• What you have to do: Across all of the records below, determine the number of lines containing the string "Gedichte"; reply with that number only.
□ □ □ □ □ □ □
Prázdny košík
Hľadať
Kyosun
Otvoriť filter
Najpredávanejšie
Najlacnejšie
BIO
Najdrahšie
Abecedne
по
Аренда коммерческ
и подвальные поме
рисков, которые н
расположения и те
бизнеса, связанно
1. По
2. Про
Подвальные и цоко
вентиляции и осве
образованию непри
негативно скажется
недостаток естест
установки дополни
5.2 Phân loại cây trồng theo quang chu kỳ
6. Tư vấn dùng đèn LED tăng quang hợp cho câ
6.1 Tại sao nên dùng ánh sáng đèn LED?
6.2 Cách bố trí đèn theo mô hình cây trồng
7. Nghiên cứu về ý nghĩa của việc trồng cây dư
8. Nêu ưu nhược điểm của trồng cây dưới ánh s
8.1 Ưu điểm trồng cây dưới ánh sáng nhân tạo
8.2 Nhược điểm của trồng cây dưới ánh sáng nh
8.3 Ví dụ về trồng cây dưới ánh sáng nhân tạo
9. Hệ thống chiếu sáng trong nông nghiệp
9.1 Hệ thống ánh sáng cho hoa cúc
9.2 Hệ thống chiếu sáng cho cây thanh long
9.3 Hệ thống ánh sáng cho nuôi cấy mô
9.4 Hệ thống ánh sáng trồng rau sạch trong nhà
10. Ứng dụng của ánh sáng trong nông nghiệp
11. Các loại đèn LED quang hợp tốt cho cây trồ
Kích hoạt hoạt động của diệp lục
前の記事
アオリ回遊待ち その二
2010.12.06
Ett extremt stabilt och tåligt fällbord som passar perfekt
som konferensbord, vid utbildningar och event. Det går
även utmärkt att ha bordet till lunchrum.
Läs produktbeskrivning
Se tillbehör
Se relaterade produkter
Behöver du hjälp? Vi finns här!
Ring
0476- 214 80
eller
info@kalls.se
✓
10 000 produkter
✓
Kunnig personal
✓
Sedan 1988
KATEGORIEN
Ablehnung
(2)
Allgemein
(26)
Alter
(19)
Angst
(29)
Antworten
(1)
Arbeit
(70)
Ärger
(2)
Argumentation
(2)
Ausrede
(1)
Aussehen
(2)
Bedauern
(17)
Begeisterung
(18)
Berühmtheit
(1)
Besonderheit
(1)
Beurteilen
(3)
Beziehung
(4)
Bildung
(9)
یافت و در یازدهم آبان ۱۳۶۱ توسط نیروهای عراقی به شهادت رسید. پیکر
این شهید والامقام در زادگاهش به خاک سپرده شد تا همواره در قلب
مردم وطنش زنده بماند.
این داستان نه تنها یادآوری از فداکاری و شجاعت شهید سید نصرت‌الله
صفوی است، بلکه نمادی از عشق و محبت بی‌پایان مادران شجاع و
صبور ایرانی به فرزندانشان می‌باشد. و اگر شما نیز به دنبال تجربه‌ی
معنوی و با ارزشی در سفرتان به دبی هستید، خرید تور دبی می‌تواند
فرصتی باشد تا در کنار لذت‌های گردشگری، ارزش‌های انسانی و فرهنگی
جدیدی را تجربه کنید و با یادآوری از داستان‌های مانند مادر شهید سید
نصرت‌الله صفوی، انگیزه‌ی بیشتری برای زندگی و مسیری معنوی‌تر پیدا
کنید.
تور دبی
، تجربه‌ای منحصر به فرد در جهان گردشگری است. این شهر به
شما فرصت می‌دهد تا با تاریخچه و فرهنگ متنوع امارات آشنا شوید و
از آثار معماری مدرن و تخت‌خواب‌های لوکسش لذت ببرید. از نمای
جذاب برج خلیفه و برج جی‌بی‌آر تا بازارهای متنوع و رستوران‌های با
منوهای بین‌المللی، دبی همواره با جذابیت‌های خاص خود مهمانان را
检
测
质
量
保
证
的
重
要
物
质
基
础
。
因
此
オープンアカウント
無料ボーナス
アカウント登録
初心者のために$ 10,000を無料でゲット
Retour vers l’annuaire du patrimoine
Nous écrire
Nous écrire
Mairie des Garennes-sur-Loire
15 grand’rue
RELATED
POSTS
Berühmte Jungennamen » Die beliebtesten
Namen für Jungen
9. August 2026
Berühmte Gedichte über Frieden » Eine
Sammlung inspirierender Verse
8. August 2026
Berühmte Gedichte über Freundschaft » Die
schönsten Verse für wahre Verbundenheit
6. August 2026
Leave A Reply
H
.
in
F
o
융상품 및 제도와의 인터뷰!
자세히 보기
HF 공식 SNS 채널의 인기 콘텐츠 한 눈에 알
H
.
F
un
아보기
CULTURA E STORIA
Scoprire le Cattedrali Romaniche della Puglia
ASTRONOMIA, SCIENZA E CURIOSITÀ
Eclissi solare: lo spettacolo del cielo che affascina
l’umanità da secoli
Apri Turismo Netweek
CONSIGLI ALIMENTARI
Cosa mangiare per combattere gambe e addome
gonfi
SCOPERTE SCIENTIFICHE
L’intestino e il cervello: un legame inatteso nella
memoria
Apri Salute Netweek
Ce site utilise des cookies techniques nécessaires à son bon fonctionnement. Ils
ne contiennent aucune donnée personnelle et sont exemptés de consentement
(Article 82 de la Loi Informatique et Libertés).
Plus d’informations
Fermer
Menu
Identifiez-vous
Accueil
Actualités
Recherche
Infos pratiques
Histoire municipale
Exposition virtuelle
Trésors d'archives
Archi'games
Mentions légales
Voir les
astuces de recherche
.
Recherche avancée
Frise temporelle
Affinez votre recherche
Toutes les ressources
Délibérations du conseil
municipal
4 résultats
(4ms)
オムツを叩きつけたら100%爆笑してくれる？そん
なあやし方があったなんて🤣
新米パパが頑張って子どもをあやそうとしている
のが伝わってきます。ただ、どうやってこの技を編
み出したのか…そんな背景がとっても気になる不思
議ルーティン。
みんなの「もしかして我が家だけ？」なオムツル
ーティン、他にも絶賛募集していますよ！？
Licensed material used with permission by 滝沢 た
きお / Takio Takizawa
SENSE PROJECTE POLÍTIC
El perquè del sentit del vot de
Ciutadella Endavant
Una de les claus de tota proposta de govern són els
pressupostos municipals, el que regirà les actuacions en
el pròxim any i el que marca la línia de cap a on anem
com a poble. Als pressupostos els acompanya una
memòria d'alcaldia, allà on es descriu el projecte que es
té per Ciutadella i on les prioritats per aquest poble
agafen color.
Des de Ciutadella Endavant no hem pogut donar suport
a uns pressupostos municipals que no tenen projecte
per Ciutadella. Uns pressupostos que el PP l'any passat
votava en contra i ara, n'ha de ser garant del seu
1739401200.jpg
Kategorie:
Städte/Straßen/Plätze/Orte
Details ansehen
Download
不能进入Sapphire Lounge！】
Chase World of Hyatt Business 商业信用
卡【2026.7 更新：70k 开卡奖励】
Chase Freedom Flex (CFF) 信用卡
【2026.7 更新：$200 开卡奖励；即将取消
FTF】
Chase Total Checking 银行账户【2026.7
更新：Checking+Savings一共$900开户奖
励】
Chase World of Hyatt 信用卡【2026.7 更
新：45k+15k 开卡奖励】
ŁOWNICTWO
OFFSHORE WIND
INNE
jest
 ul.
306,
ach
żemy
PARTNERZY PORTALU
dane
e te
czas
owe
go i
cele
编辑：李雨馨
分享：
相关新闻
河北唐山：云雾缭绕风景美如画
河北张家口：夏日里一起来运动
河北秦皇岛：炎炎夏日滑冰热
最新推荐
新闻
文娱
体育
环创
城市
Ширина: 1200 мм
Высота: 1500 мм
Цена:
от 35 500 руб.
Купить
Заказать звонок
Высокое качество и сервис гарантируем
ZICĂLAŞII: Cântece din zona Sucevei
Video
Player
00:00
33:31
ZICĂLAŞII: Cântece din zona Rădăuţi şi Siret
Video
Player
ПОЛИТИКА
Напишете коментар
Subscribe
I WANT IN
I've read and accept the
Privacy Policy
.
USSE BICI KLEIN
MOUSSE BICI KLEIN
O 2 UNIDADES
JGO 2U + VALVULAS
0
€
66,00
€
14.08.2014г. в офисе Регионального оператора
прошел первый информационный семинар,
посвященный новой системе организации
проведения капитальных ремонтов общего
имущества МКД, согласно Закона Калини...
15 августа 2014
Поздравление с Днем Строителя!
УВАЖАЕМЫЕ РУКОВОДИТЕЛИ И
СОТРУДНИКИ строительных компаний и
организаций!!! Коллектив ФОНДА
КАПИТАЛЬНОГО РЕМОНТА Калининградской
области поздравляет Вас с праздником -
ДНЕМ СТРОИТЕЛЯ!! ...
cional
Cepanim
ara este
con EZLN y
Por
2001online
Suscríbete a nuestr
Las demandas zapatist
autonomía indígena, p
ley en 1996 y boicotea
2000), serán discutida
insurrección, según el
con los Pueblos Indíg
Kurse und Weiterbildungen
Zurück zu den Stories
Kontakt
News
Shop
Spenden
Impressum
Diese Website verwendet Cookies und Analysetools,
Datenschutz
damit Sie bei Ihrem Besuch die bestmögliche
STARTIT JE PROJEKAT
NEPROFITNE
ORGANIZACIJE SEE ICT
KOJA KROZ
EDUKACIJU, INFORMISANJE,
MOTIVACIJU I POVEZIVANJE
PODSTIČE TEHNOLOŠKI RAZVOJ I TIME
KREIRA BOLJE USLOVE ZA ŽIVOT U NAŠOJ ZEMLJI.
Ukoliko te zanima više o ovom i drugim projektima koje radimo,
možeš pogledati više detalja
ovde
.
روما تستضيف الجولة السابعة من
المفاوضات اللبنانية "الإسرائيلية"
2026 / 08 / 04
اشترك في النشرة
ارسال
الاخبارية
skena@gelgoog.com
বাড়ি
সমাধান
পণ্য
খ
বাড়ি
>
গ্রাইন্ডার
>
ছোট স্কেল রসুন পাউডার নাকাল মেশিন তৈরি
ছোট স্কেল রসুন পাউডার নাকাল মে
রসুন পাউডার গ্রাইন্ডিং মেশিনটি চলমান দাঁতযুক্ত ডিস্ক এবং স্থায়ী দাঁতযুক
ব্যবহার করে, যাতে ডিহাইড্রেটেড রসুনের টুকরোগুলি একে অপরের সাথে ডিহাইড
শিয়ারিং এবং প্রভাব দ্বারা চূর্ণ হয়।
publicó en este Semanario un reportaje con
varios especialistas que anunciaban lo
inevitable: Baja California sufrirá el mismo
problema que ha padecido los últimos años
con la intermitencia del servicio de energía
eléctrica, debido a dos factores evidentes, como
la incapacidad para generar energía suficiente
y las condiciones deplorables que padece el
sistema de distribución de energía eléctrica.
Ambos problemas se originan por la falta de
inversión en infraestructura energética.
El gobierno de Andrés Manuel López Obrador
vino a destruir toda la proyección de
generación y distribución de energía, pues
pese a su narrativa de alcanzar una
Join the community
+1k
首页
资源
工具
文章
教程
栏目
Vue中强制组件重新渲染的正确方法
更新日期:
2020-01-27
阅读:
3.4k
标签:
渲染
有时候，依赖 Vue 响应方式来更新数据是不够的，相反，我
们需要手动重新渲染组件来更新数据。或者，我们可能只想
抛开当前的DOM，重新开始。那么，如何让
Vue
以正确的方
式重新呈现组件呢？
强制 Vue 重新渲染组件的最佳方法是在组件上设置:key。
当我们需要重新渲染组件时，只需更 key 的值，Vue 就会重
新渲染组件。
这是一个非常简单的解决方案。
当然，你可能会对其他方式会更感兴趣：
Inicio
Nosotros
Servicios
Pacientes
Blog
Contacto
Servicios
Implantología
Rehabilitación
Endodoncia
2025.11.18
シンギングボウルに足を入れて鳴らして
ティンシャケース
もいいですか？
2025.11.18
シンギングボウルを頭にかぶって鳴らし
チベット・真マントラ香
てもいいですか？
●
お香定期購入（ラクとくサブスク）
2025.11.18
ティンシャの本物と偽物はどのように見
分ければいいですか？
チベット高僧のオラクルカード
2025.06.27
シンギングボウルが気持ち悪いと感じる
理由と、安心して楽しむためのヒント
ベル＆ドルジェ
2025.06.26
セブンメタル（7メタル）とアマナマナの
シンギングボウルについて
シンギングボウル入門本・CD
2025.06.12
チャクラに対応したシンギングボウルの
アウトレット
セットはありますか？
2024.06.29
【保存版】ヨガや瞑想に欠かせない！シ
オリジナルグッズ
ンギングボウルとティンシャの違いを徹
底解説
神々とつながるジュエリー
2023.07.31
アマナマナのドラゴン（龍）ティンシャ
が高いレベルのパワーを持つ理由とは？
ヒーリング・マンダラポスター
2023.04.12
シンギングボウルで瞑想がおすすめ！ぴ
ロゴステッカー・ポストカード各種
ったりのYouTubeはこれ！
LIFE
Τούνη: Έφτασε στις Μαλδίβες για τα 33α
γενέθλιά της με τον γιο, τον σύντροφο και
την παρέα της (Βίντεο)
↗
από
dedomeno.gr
□ □ □ □ □ □ □
• Finished exercise: 2